→ HOW TO COMPLETE THIS TASK
The data needs to be returned in full, exactly as it reads.

→ DATA SHOWN
*** Begin section ***
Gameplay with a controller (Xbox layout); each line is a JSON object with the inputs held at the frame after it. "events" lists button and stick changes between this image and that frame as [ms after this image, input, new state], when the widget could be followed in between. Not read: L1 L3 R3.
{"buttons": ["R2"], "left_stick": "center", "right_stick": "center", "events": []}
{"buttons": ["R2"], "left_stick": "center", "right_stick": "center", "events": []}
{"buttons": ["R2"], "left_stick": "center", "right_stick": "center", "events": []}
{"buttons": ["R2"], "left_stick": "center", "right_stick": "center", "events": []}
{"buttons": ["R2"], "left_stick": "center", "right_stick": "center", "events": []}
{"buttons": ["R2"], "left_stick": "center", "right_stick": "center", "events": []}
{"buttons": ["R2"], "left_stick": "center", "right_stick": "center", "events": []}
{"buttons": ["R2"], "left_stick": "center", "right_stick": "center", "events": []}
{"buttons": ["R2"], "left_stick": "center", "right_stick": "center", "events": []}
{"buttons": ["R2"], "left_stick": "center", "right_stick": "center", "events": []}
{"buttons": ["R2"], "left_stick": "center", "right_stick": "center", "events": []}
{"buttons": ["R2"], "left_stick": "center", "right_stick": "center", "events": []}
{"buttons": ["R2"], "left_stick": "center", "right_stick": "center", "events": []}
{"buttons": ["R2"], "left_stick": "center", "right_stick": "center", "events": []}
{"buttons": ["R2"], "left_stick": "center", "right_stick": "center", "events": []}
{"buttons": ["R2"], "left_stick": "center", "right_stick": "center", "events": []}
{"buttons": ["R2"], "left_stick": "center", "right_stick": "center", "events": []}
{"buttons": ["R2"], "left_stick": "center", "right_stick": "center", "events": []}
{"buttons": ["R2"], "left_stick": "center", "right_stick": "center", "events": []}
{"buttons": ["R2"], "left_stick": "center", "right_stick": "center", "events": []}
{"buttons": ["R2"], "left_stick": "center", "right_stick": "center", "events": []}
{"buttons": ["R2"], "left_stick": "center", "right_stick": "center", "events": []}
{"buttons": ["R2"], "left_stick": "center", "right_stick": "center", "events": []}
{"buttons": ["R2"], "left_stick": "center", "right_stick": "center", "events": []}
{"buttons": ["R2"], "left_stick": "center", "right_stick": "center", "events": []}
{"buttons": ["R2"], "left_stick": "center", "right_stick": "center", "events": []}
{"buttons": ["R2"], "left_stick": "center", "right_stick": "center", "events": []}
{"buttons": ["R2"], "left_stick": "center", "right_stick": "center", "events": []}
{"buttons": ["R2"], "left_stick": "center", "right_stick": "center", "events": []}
*** End section ***
→ SOLUTION BELOW
Gameplay with a controller (Xbox layout); each line is a JSON object with the inputs held at the frame after it. "events" lists button and stick changes between this image and that frame as [ms after this image, input, new state], when the widget could be followed in between. Not read: L1 L3 R3.
{"buttons": ["R2"], "left_stick": "center", "right_stick": "center", "events": []}
{"buttons": ["R2"], "left_stick": "center", "right_stick": "center", "events": []}
{"buttons": ["R2"], "left_stick": "center", "right_stick": "center", "events": []}
{"buttons": ["R2"], "left_stick": "center", "right_stick": "center", "events": []}
{"buttons": ["R2"], "left_stick": "center", "right_stick": "center", "events": []}
{"buttons": ["R2"], "left_stick": "center", "right_stick": "center", "events": []}
{"buttons": ["R2"], "left_stick": "center", "right_stick": "center", "events": []}
{"buttons": ["R2"], "left_stick": "center", "right_stick": "center", "events": []}
{"buttons": ["R2"], "left_stick": "center", "right_stick": "center", "events": []}
{"buttons": ["R2"], "left_stick": "center", "right_stick": "center", "events": []}
{"buttons": ["R2"], "left_stick": "center", "right_stick": "center", "events": []}
{"buttons": ["R2"], "left_stick": "center", "right_stick": "center", "events": []}
{"buttons": ["R2"], "left_stick": "center", "right_stick": "center", "events": []}
{"buttons": ["R2"], "left_stick": "center", "right_stick": "center", "events": []}
{"buttons": ["R2"], "left_stick": "center", "right_stick": "center", "events": []}
{"buttons": ["R2"], "left_stick": "center", "right_stick": "center", "events": []}
{"buttons": ["R2"], "left_stick": "center", "right_stick": "center", "events": []}
{"buttons": ["R2"], "left_stick": "center", "right_stick": "center", "events": []}
{"buttons": ["R2"], "left_stick": "center", "right_stick": "center", "events": []}
{"buttons": ["R2"], "left_stick": "center", "right_stick": "center", "events": []}
{"buttons": ["R2"], "left_stick": "center", "right_stick": "center", "events": []}
{"buttons": ["R2"], "left_stick": "center", "right_stick": "center", "events": []}
{"buttons": ["R2"], "left_stick": "center", "right_stick": "center", "events": []}
{"buttons": ["R2"], "left_stick": "center", "right_stick": "center", "events": []}
{"buttons": ["R2"], "left_stick": "center", "right_stick": "center", "events": []}
{"buttons": ["R2"], "left_stick": "center", "right_stick": "center", "events": []}
{"buttons": ["R2"], "left_stick": "center", "right_stick": "center", "events": []}
{"buttons": ["R2"], "left_stick": "center", "right_stick": "center", "events": []}
{"buttons": ["R2"], "left_stick": "center", "right_stick": "center", "events": []}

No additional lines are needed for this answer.